## DIRECTIONS FOR THIS TASK:
Take the line that has "Next, we're going" in it and every line after it to the end of the entries, and reproduce them exactly.

(Items listed in a dataset)
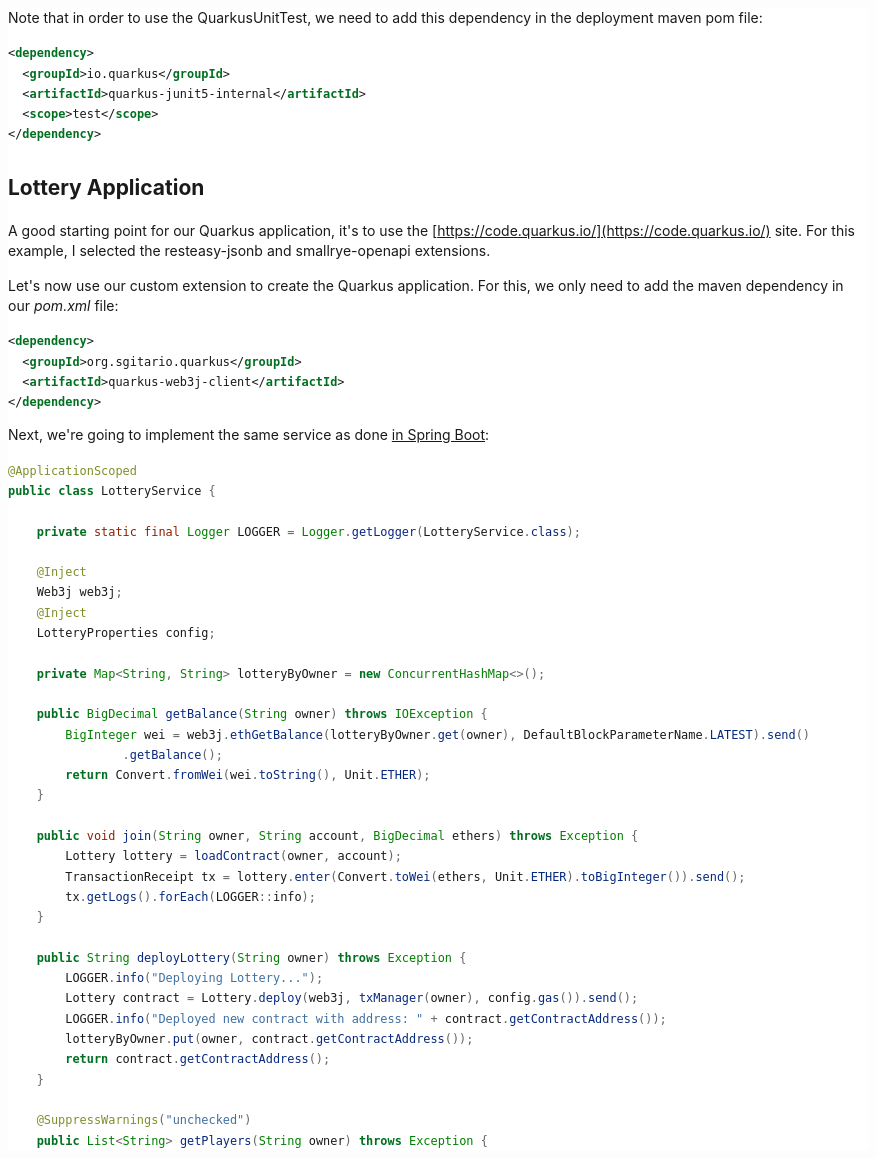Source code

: Note that in order to use the QuarkusUnitTest, we need to add this dependency in the deployment maven pom file:

```xml
<dependency>
  <groupId>io.quarkus</groupId>
  <artifactId>quarkus-junit5-internal</artifactId>
  <scope>test</scope>
</dependency>
```

## Lottery Application

A good starting point for our Quarkus application, it's to use the [https://code.quarkus.io/](https://code.quarkus.io/) site. For this example, I selected the resteasy-jsonb and smallrye-openapi extensions.

Let's now use our custom extension to create the Quarkus application. For this, we only need to add the maven dependency in our _pom.xml_ file:

```xml
<dependency>
  <groupId>org.sgitario.quarkus</groupId>
  <artifactId>quarkus-web3j-client</artifactId>
</dependency>
```

Next, we're going to implement the same service as done [in Spring Boot](https://sgitario.github.io/blockchain-using-springboot/):

```java
@ApplicationScoped
public class LotteryService {

	private static final Logger LOGGER = Logger.getLogger(LotteryService.class);

	@Inject
	Web3j web3j;
	@Inject
	LotteryProperties config;

	private Map<String, String> lotteryByOwner = new ConcurrentHashMap<>();

	public BigDecimal getBalance(String owner) throws IOException {
		BigInteger wei = web3j.ethGetBalance(lotteryByOwner.get(owner), DefaultBlockParameterName.LATEST).send()
				.getBalance();
		return Convert.fromWei(wei.toString(), Unit.ETHER);
	}

	public void join(String owner, String account, BigDecimal ethers) throws Exception {
		Lottery lottery = loadContract(owner, account);
		TransactionReceipt tx = lottery.enter(Convert.toWei(ethers, Unit.ETHER).toBigInteger()).send();
		tx.getLogs().forEach(LOGGER::info);
	}

	public String deployLottery(String owner) throws Exception {
		LOGGER.info("Deploying Lottery...");
		Lottery contract = Lottery.deploy(web3j, txManager(owner), config.gas()).send();
		LOGGER.info("Deployed new contract with address: " + contract.getContractAddress());
		lotteryByOwner.put(owner, contract.getContractAddress());
		return contract.getContractAddress();
	}

	@SuppressWarnings("unchecked")
	public List<String> getPlayers(String owner) throws Exception {
```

## FINAL ANSWER:
Next, we're going to implement the same service as done [in Spring Boot](https://sgitario.github.io/blockchain-using-springboot/):

```java
@ApplicationScoped
public class LotteryService {

	private static final Logger LOGGER = Logger.getLogger(LotteryService.class);

	@Inject
	Web3j web3j;
	@Inject
	LotteryProperties config;

	private Map<String, String> lotteryByOwner = new ConcurrentHashMap<>();

	public BigDecimal getBalance(String owner) throws IOException {
		BigInteger wei = web3j.ethGetBalance(lotteryByOwner.get(owner), DefaultBlockParameterName.LATEST).send()
				.getBalance();
		return Convert.fromWei(wei.toString(), Unit.ETHER);
	}

	public void join(String owner, String account, BigDecimal ethers) throws Exception {
		Lottery lottery = loadContract(owner, account);
		TransactionReceipt tx = lottery.enter(Convert.toWei(ethers, Unit.ETHER).toBigInteger()).send();
		tx.getLogs().forEach(LOGGER::info);
	}

	public String deployLottery(String owner) throws Exception {
		LOGGER.info("Deploying Lottery...");
		Lottery contract = Lottery.deploy(web3j, txManager(owner), config.gas()).send();
		LOGGER.info("Deployed new contract with address: " + contract.getContractAddress());
		lotteryByOwner.put(owner, contract.getContractAddress());
		return contract.getContractAddress();
	}

	@SuppressWarnings("unchecked")
	public List<String> getPlayers(String owner) throws Exception {
```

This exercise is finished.